Problem set:
a - In the post on Generali's capital adequacy, what was Generali's Solvency I coverage at year-end 2011?
b - From the post on Generali's capital adequacy, write out the passage that begins at the words "In their analyst" and stops after "safe I guess.".

Text segment:
Thursday, 22 March 2012

Listed Insurers and capital adequacy - Generali

Onto the home straight with these now, as most of the UK Tier 1's and the larger mainland European have already presented their preliminaries for 2011, but Generali kindly pushed their disclosures out yesterday, which made for interesting reading on the capital adequacy/transition to Solvency II front. I had blogged last summer that these guys may be stretching it on the capital front on the basis of some numbers touted by the FT, so I have been looking forward to these!

In the main report, they draw out the following;
  • Solvency I coverage down to 117% at 2011 year end (from 132% at end 2010) - similar to Aviva, they throw together a pro-forma estimate for end-February to show that the year-end number was something of an "exceptional volatility" fluke, and suggest it is back around 130% again (p76).
In their analyst presentation, they are a lot more forthcoming on both regulatory and economic capital, and cover the following;
  • "Restoring capital adequacy" slide on p5 shows the need for the pro-forma capital recovery mentioned above.
  • Same slide shows economic capital was as low as 124% before the post-year end recovery (not disastrous bearing in mind they are calibrated to 1 year VaR at 99.95%, the same as Aviva and Zurich, and the same ballpark as Old Mutual).
  • Analysis of change in the Solvency 1 Margin (p33) shows how both the ratio and the amount have been decimated y-o-y - relatily small dividend element, so that should be safe I guess.

Supplied entries:
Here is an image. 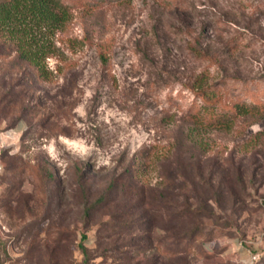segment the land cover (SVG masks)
<instances>
[{
  "label": "rangeland",
  "instance_id": "1",
  "mask_svg": "<svg viewBox=\"0 0 264 264\" xmlns=\"http://www.w3.org/2000/svg\"><path fill=\"white\" fill-rule=\"evenodd\" d=\"M62 2L46 78L0 39V264H264V0ZM140 189L212 217L137 252Z\"/></svg>",
  "mask_w": 264,
  "mask_h": 264
},
{
  "label": "trees",
  "instance_id": "2",
  "mask_svg": "<svg viewBox=\"0 0 264 264\" xmlns=\"http://www.w3.org/2000/svg\"><path fill=\"white\" fill-rule=\"evenodd\" d=\"M69 17L68 7L62 0H0V39L9 41L17 52L18 57L28 61L37 69L41 77L46 78L48 71L45 59L51 53L48 37L51 33L62 29ZM233 109L236 115L264 114V111L259 110L256 106H247L242 103L234 104ZM231 117L232 115L224 116L222 120L214 118L209 120L206 125L221 123L220 125L228 128L227 123L231 122ZM262 134L264 133L257 132L255 137ZM113 183L110 184L106 193L94 201L92 206L85 208L86 213L91 209L109 204L111 191L115 187ZM147 198L148 196L140 189L137 202H131L126 207L127 209L138 208L142 210V212L134 216L133 221L127 222L133 225L138 221L142 223L140 232L143 234L137 236L134 242H129L128 244L137 252L150 249L156 250V244L152 241L151 234L158 231L166 233L164 240L168 239L170 245L183 241L193 242L200 229L198 217L201 215L212 217L211 212H207L205 206H193L187 200L177 201V199L168 198V196L160 194L154 196V200L157 199L156 206L153 209H148ZM160 208L164 209L166 222H171V225L168 223L166 226H162L159 222L162 217L159 212ZM115 216L116 214L113 215V217ZM124 245L126 244L121 246ZM115 246L107 248L108 251L115 250ZM133 259V256H125L123 264H161L159 255L145 260L144 263H142V260L131 262ZM167 264H178V262H173L170 259ZM184 264H187V260L184 261Z\"/></svg>",
  "mask_w": 264,
  "mask_h": 264
}]
</instances>
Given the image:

Problem solutions:
a - 117%, down from 132% at the end of 2010.

b -
In their analyst presentation, they are a lot more forthcoming on both regulatory and economic capital, and cover the following;
  • "Restoring capital adequacy" slide on p5 shows the need for the pro-forma capital recovery mentioned above.
  • Same slide shows economic capital was as low as 124% before the post-year end recovery (not disastrous bearing in mind they are calibrated to 1 year VaR at 99.95%, the same as Aviva and Zurich, and the same ballpark as Old Mutual).
  • Analysis of change in the Solvency 1 Margin (p33) shows how both the ratio and the amount have been decimated y-o-y - relatily small dividend element, so that should be safe I guess.